WHAT IS BEING ASKED: Transcribe every line of the records below word for word, leaving the pictures out of your answer.
━━ DATA SHOWN ━━
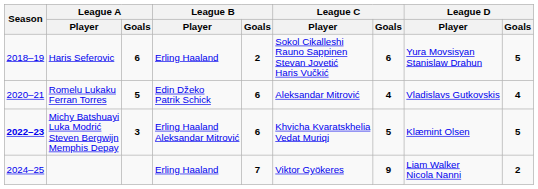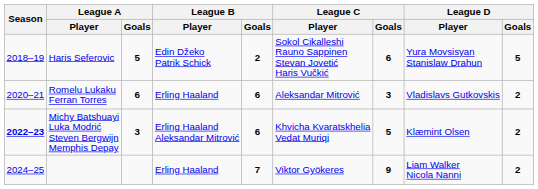Haris Seferovic | League A / Goals: 6 -> 5
Haris Seferovic | League B / Player: Erling Haaland -> Edin Džeko Patrik Schick
Romelu Lukaku Ferran Torres | League A / Goals: 5 -> 6
Romelu Lukaku Ferran Torres | League B / Player: Edin Džeko Patrik Schick -> Erling Haaland
Romelu Lukaku Ferran Torres | League C / Goals: 4 -> 3
Romelu Lukaku Ferran Torres | League D / Goals: 4 -> 2
Michy Batshuayi Luka Modrić Steven Bergwijn Memphis Depay | League D / Goals: 5 -> 2
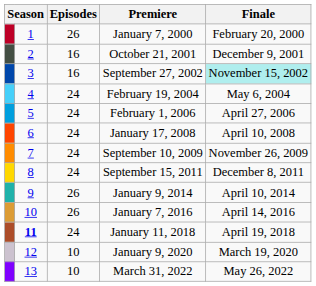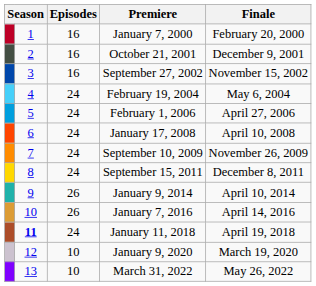January 7, 2000 | Episodes: 26 -> 16
September 27, 2002 | Finale: paleturquoise background -> no background
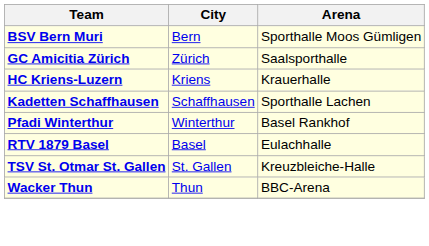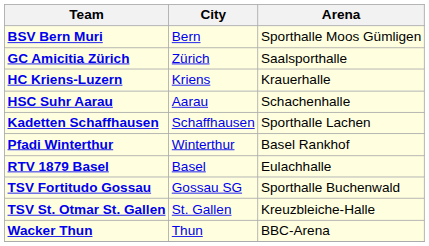+ row: HSC Suhr Aarau | Aarau | Schachenhalle
+ row: TSV Fortitudo Gossau | Gossau SG | Sporthalle Buchenwald
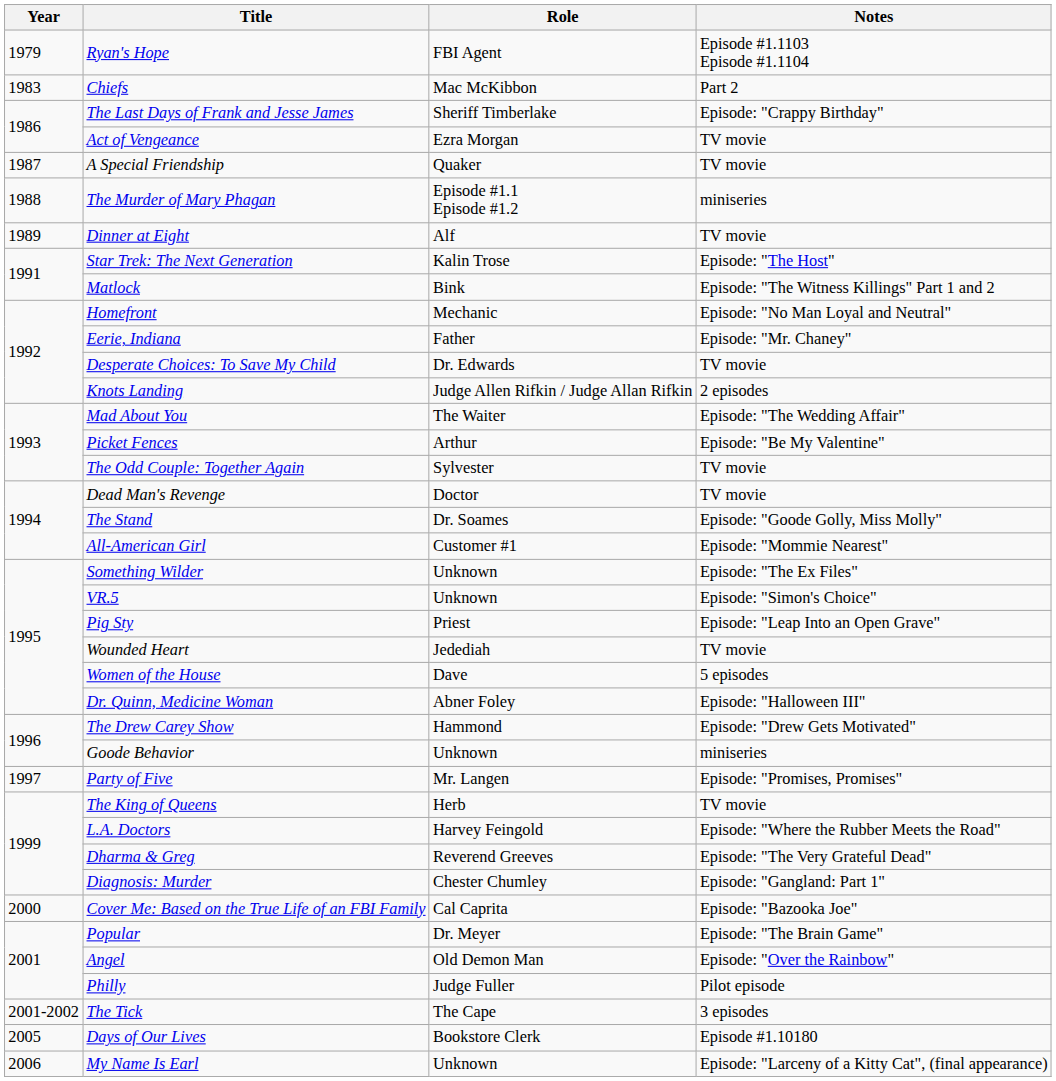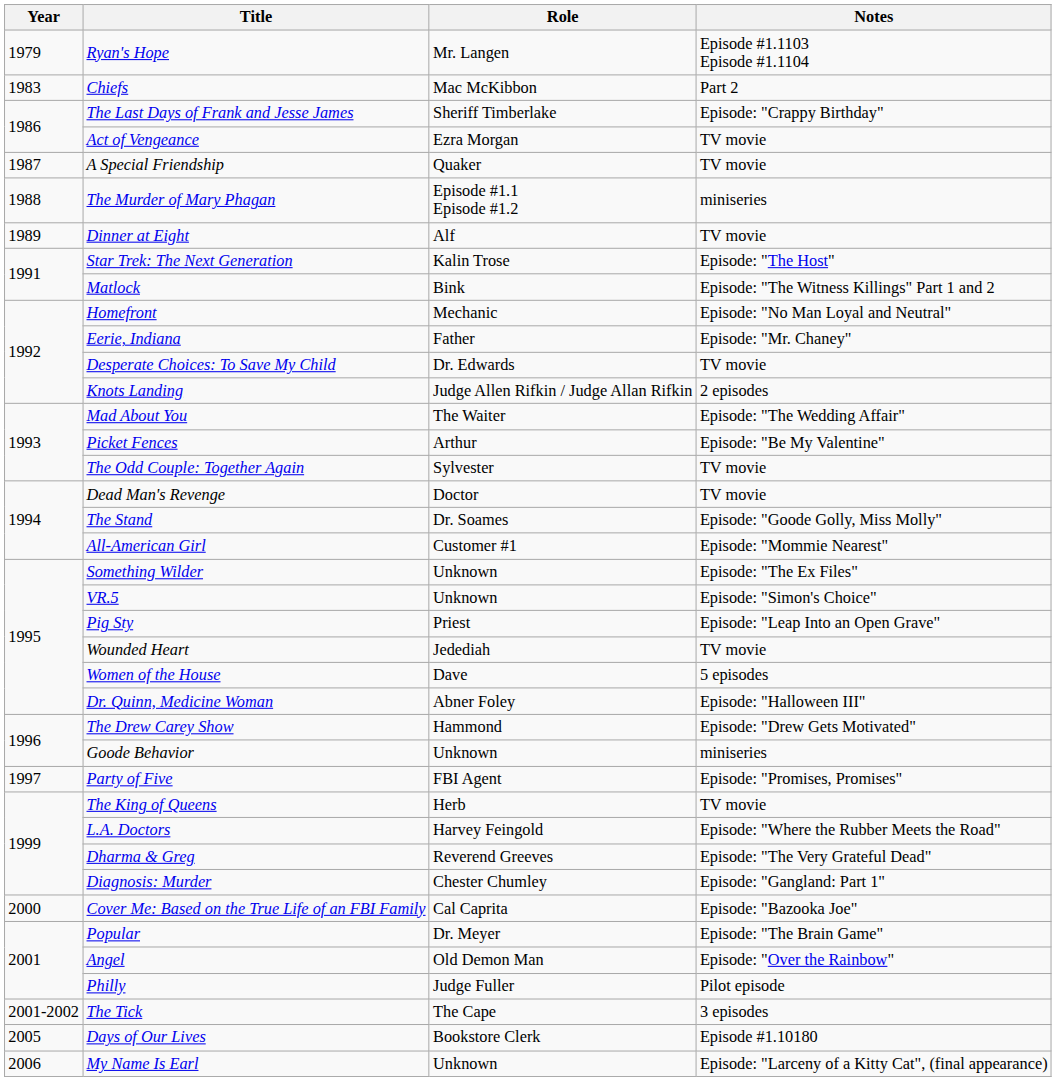Ryan's Hope | Role: FBI Agent -> Mr. Langen
Party of Five | Role: Mr. Langen -> FBI Agent
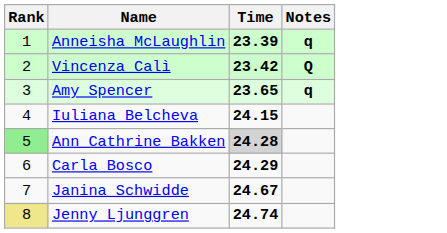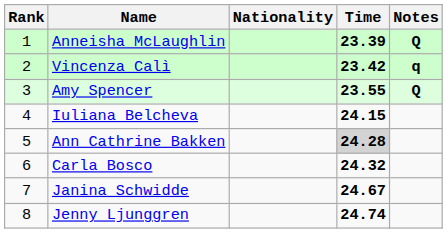+ column: Nationality
Anneisha McLaughlin | Notes: q -> Q
Vincenza Calì | Notes: Q -> q
Amy Spencer | Time: 23.65 -> 23.55
Amy Spencer | Notes: q -> Q
Ann Cathrine Bakken | Rank: lightgreen background -> no background
Carla Bosco | Time: 24.29 -> 24.32
Jenny Ljunggren | Rank: khaki background -> no background
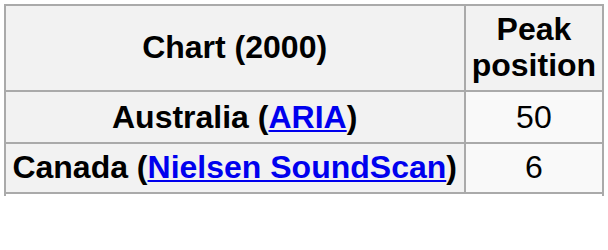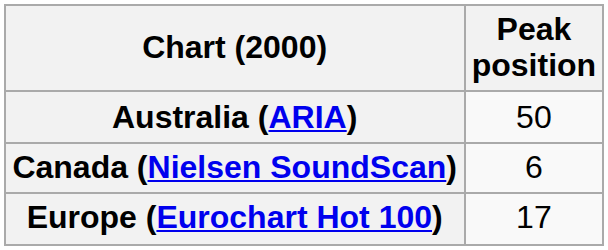+ row: Europe (Eurochart Hot 100) | 17
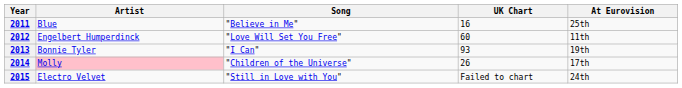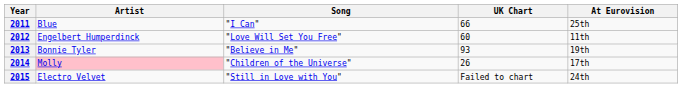2011 | Song: "Believe in Me" -> "I Can"
2011 | UK Chart: 16 -> 66
2013 | Song: "I Can" -> "Believe in Me"
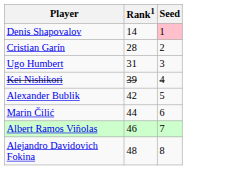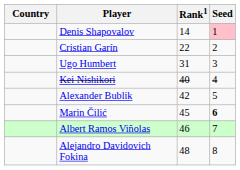+ column: Country
Cristian Garín | Rank1: 28 -> 22
Kei Nishikori | Rank1: 39 -> 40
Marin Čilić | Rank1: 44 -> 45
Marin Čilić | Seed: normal -> bold
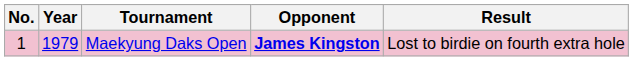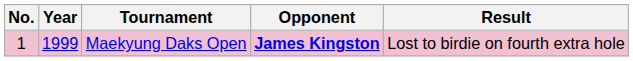Maekyung Daks Open | Year: 1979 -> 1999
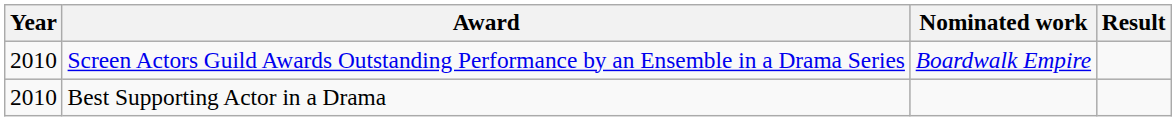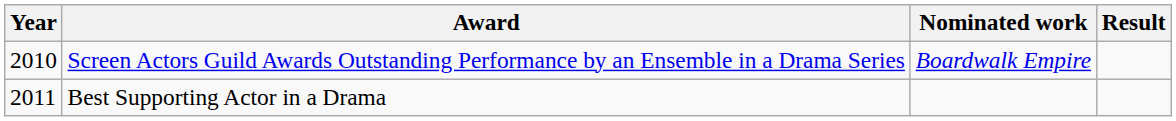Best Supporting Actor in a Drama | Year: 2010 -> 2011
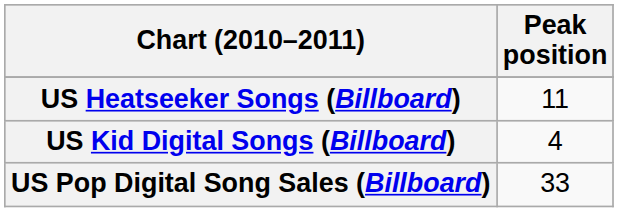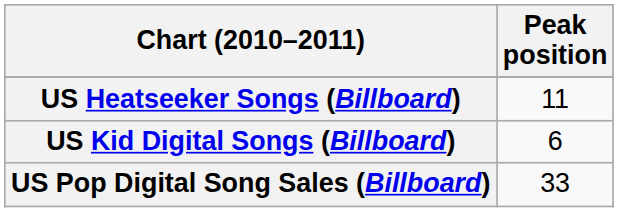US Kid Digital Songs (Billboard) | Peak position: 4 -> 6
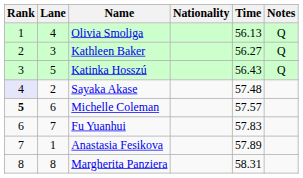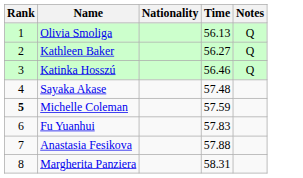- column: Lane | 4 | 3 | 5 | 2 | 6 | 7 | 1 | 8
Katinka Hosszú | Time: 56.43 -> 56.46
Sayaka Akase | Rank: lavender background -> no background
Michelle Coleman | Time: 57.57 -> 57.59
Anastasia Fesikova | Time: 57.89 -> 57.88
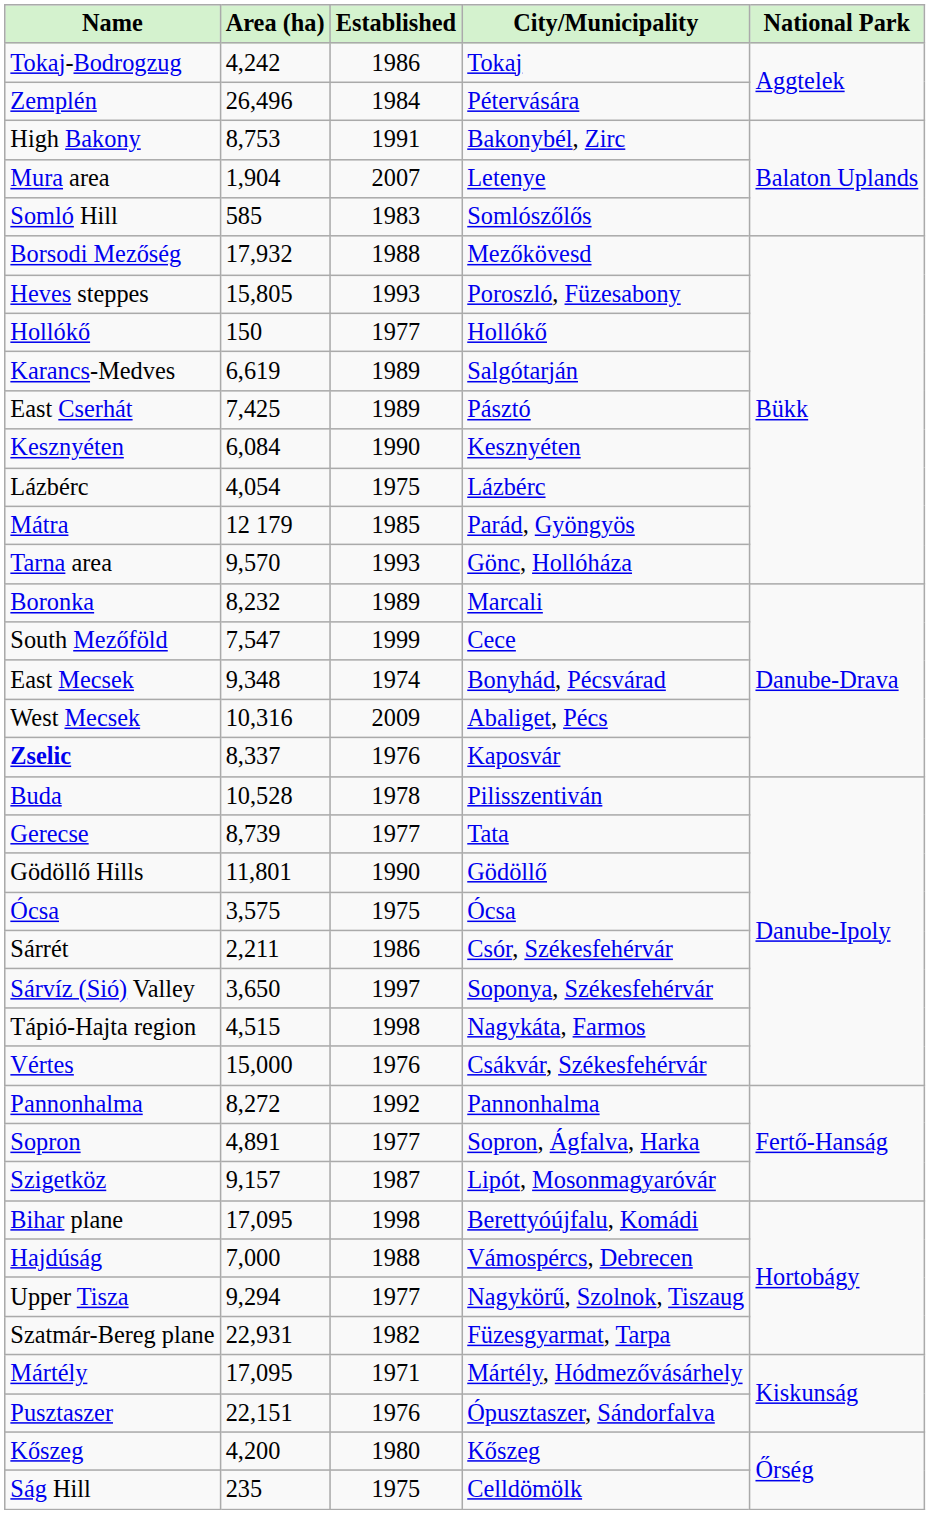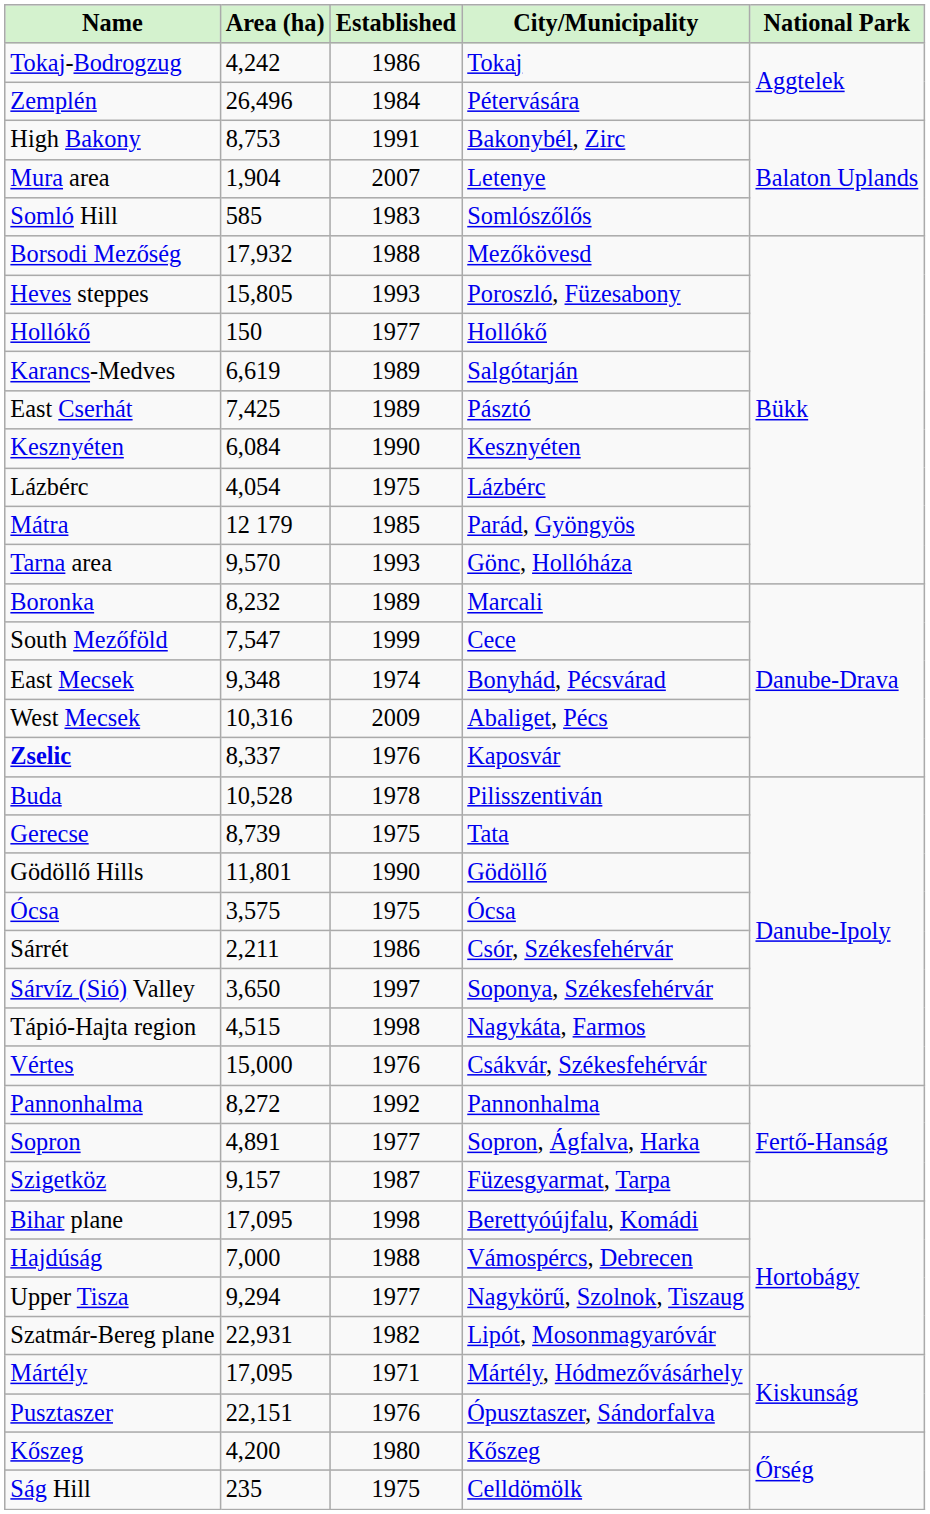Gerecse | Established: 1977 -> 1975
Szigetköz | City/Municipality: Lipót, Mosonmagyaróvár -> Füzesgyarmat, Tarpa
Szatmár-Bereg plane | City/Municipality: Füzesgyarmat, Tarpa -> Lipót, Mosonmagyaróvár
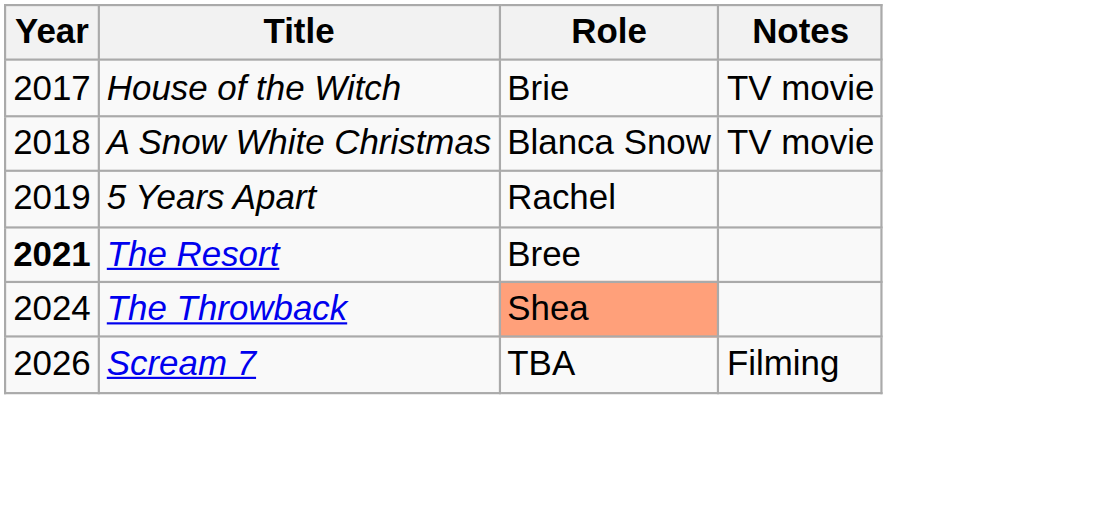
━━━
OUTPUT OF THE TASK:
Haris Seferovic | League A / Goals: 6 -> 5
Haris Seferovic | League B / Player: Erling Haaland -> Edin Džeko Patrik Schick
Romelu Lukaku Ferran Torres | League A / Goals: 5 -> 6
Romelu Lukaku Ferran Torres | League B / Player: Edin Džeko Patrik Schick -> Erling Haaland
Romelu Lukaku Ferran Torres | League C / Goals: 4 -> 3
Romelu Lukaku Ferran Torres | League D / Goals: 4 -> 2
Michy Batshuayi Luka Modrić Steven Bergwijn Memphis Depay | League D / Goals: 5 -> 2
January 7, 2000 | Episodes: 26 -> 16
September 27, 2002 | Finale: paleturquoise background -> no background
+ row: HSC Suhr Aarau | Aarau | Schachenhalle
+ row: TSV Fortitudo Gossau | Gossau SG | Sporthalle Buchenwald
Ryan's Hope | Role: FBI Agent -> Mr. Langen
Party of Five | Role: Mr. Langen -> FBI Agent
+ column: Nationality
Anneisha McLaughlin | Notes: q -> Q
Vincenza Calì | Notes: Q -> q
Amy Spencer | Time: 23.65 -> 23.55
Amy Spencer | Notes: q -> Q
Ann Cathrine Bakken | Rank: lightgreen background -> no background
Carla Bosco | Time: 24.29 -> 24.32
Jenny Ljunggren | Rank: khaki background -> no background
+ row: Europe (Eurochart Hot 100) | 17
2011 | Song: "Believe in Me" -> "I Can"
2011 | UK Chart: 16 -> 66
2013 | Song: "I Can" -> "Believe in Me"
+ column: Country
Cristian Garín | Rank1: 28 -> 22
Kei Nishikori | Rank1: 39 -> 40
Marin Čilić | Rank1: 44 -> 45
Marin Čilić | Seed: normal -> bold
Maekyung Daks Open | Year: 1979 -> 1999
Best Supporting Actor in a Drama | Year: 2010 -> 2011
US Kid Digital Songs (Billboard) | Peak position: 4 -> 6
- column: Lane | 4 | 3 | 5 | 2 | 6 | 7 | 1 | 8
Katinka Hosszú | Time: 56.43 -> 56.46
Sayaka Akase | Rank: lavender background -> no background
Michelle Coleman | Time: 57.57 -> 57.59
Anastasia Fesikova | Time: 57.89 -> 57.88
Gerecse | Established: 1977 -> 1975
Szigetköz | City/Municipality: Lipót, Mosonmagyaróvár -> Füzesgyarmat, Tarpa
Szatmár-Bereg plane | City/Municipality: Füzesgyarmat, Tarpa -> Lipót, Mosonmagyaróvár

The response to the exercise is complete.